* [Exercise A] According to the passage on the initial Erebus memorial services, about how many people attended the mass at St Mary of the Angels in Wellington?
* [Exercise B] Carry on the passage about the initial Erebus memorial services from the point where it stops.

* [Given passage]
Initial Erebus memorial services

Initial Erebus memorial services

Memorial service, Scott Base, 2 December 1979. Left to right: US Navy chaplain, Garth Varcoe, Bob Dunnachie (obscured), Father Creagh, Mike Prebble, unknown, Bob Thomson (superintendent, Antarctic Division, Department of Scientific and Industrial Research), Captain Westbrook, unknown.

Initial memorials and memorial services

At midday on 29 November, just before confirmation that no one had survived the crash of TE901 was received, memorial masses were held at a number of churches around New Zealand. A mass at St Mary of the Angels in Wellington was attended by about 200 people, including Air New Zealand staff members who had lost friends in the crash. In the following days more formal memorial services were held in the country's main centres, and in other communities affected by the disaster.

Byrd memorial

On the afternoon of 29 November a brief ceremony was due to take place at the Byrd Memorial on Mt Victoria in Wellington to celebrate the 50th anniversary of Admiral Richard Byrd's South Pole flight. After some discussion this went ahead, with several minutes' silence added in memory of the victims of the Erebus disaster.

* [Excerpted data]

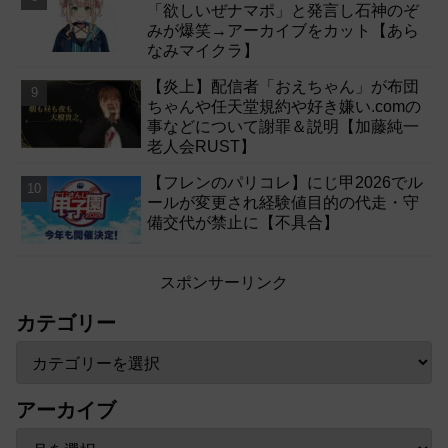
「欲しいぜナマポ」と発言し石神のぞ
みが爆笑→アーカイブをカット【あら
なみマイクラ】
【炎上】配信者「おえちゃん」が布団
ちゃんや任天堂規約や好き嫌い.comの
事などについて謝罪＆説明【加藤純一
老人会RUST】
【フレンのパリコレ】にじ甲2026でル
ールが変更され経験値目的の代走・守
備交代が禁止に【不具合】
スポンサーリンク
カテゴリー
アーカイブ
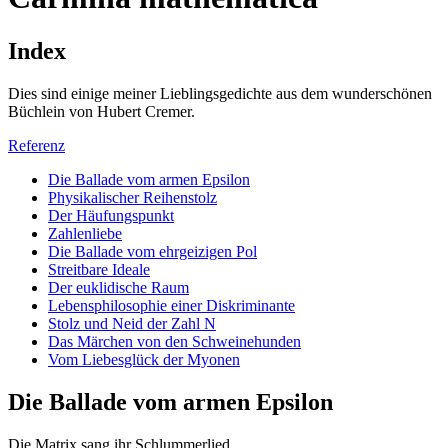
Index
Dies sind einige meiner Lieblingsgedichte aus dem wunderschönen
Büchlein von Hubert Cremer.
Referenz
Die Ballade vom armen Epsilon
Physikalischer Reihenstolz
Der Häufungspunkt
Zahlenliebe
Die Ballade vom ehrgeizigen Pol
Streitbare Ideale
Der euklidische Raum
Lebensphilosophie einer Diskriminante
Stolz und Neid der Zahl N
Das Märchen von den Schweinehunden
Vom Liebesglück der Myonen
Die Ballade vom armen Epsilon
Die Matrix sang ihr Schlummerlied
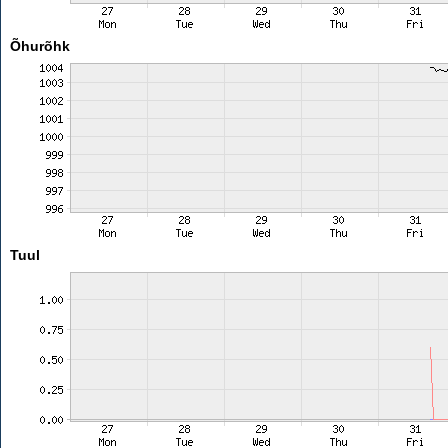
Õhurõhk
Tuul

* [Answer area A] About 200 people attended.

* [Answer area B]
An ecumenical memorial service at Wellington Cathedral of St Paul on 30 November was attended by approximately 500 people. Dignitaries present in the congregation included the Prime Minister, Rob Muldoon, the Leader of the Opposition, Bill Rowling, and representatives of Commonwealth and the American and Japanese governments. Air New Zealand was represented by some its top executives, and the service was also attended by airline staff who were 'conspicuous in their uniforms'. On 4 December, some 700 people attended a memorial service at St Matthew-in-the-City, Auckland, and there was also a service at Christchurch Cathedral. The congregation at the Auckland service included relatives of the 24 Japanese victims who had arrived in the country two days earlier.

Memorial book stolen

In April 2009 a book put together for the memorial service at St Matthew-in-the-City was stolen. It listed the names of all the victims of the Erebus disaster in calligraphic writing. The book was returned to the church undamaged the following day.

Many other memorial services took place around New Zealand during this period, particularly in places where a valued community member or members had been lost. Services were also held overseas, including at Scott Base in Antarctica.

The Scott Base service was held on 2 December, a Sunday. This was traditionally the base's 'quiet' day of the week, and bad weather was preventing those involved in the recovery operation reaching the crash site. The service was attended by those at Scott Base, including the base leader, Mike Prebble, superintendent of the Antarctic Division of the Department of Scientific and Industrial Research Bob Thomson, and Minister of Science and Technology Bill Birch. It began inside the base and concluded at the flagpole outside, on which the flag had been flying at half-mast since the disaster.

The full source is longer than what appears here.